Rules | GM Screen

<- Return to All Rules (Group by Source)
<- Return to How to Run a Game

All Rules in How to Run a Game

+ An entry marked with this has additional sections within it.

The Art of GMing

Source GameMastery Guide pg. 28
As a Game Master, you already know what’s expected. You have some players, you’ve designed an adventure full of cunning threats, wild terrain, and a big clever twist, and you’re ready to entertain. That should do it, right? Yet the best-laid plans of every storyteller sometimes go awry. There’s a range of reasons, but while the Pathfinder RPG is a form of group entertainment, it still depends on you as the GM in order to succeed. You are the scriptwriter and director for this production, but you’re also the chief performer. How you choose to approach the role makes a huge difference.

It’s not that players aren’t important; on the contrary, they’re both your audience and your fellow performers, and in many ways everything you do is for them. But they also have less control over the world, and play more limited parts. You lead the band. If you bring gusto to the adventure, your players will respond in kind. If you show up unprepared and harried, they may not invest much effort either. Delivering the best possible performance as a GM depends on how you see yourself when you game, how well you prepare, and what tricks and techniques you use to keep your campaign moving smoothly.

Making it Happen

Source GameMastery Guide pg. 28
With great power sometimes comes a sense that maybe your players don’t appreciate your efforts enough.

You spend time drawing world maps, imagining plots and places, setting up ambushes, and devising schemes for villains. As GM, you have a certain responsibility for everyone’s good time. You strive to challenge the party, but never to break it. You offer a sandbox of a million choices, but guide the party to the juiciest elements.

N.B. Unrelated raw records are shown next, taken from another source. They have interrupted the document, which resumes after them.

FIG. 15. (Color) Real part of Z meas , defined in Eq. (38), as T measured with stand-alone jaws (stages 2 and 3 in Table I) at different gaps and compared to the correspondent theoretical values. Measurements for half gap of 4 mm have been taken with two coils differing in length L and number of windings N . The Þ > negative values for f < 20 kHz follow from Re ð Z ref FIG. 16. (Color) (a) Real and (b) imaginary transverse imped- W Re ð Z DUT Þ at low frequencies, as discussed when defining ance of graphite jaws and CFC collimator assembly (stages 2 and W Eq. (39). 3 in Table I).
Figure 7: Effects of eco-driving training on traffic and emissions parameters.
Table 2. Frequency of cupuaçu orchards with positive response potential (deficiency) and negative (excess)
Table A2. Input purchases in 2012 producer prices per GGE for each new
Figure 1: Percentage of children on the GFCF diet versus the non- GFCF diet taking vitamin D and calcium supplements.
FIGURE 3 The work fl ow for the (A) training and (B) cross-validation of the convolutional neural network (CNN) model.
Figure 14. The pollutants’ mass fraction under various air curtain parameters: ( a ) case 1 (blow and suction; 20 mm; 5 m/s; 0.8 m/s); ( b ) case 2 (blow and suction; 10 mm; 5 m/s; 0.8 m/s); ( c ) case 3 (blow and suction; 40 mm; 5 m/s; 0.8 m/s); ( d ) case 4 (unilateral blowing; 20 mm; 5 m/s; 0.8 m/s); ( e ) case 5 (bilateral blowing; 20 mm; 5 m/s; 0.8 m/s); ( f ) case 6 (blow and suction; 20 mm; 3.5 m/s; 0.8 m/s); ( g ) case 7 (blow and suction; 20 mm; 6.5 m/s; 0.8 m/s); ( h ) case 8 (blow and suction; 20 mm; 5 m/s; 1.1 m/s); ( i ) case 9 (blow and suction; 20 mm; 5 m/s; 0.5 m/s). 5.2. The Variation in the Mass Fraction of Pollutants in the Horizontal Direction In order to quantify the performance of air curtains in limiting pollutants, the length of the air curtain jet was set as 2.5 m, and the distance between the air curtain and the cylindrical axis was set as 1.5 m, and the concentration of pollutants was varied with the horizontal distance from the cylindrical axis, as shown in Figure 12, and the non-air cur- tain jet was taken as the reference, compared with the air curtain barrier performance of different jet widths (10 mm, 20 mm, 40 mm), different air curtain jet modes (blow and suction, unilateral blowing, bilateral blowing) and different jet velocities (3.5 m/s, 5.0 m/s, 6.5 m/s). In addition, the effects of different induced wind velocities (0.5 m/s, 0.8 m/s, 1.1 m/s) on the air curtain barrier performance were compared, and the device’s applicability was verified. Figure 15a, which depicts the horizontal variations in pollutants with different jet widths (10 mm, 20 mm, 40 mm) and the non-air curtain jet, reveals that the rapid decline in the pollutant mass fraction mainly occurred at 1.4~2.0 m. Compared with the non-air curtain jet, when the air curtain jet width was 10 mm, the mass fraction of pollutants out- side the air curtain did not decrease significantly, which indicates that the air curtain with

And yet things don’t always go smoothly. Sometimes, all you want is for the players to embark on the quest you’ve spent all week on, but instead the party accidentally goes off in another direction—or worse, sees the hook for your quest and deliberately decides not to bite because it doesn’t interest them enough, or doesn’t offer enough of a reward. When such things happen, you have several options.

GM as Actor

Source GameMastery Guide pg. 29
As both performer and director, a good GM needs some of the skills of the stage, from use of accents to scene management.

Presentation

Source GameMastery Guide pg. 30
Presentation, as they say, is everything, and some GMs go that extra mile to make their game immersive with a cool handout, perfect soundtrack, or premade maps of every dungeon room. Below are a few quick and easy ideas for adding more goodies to your game.

Narrative Techniques

Source GameMastery Guide pg. 31
As the GM, you are the one and only conduit for the players to learn about their situation in the game. If you forget to describe something, the players quite rightly feel cheated. If you focus your description on an object, they sense that it might be important. As a result, your choices on how you convey information are crucial to your game’s success.

Cheatings

Source GameMastery Guide pg. 33
Though it’s considered more polite to call it “fudging,” cheating happens—sometimes a GM will be tempted to alter a die roll to make the story go a certain way, or to save a player character from a blow that would kill them and knock a fun personality out of the game. Should the GM give in to the temptation to cheat? And if the GM is truly in control of the world, and making his or her rolls in secret—is it really cheating at all?

There are several schools of thought on the matter. One side says that the dice are there to assist the story, not determine it—if a GM needs to occasionally alter or totally fabricate some die rolls for the sake of making an encounter a perfect challenge for the players without killing them, then he’s just doing his job. Others say that it’s the randomness which creates the realism and sense of danger, and that PCs who believe the GM won’t let them die lose half the fun. And a third notes that GMs who clearly cheat or have too many coincidences—the party’s powerful new items always getting stolen by sticky-fingered halflings, or villains being saved by miracle rolls when a player comes up with an unexpectedly effective strategy—undermine the players’ enjoyment, and subtly encourage the players to cheat as well.

Where you fall on the spectrum is a personal call, but if you do decide to fudge rolls for the sake of the game, it’s best done in secret, and as infrequently as possible. And only—only—if it results in more fun for everyone.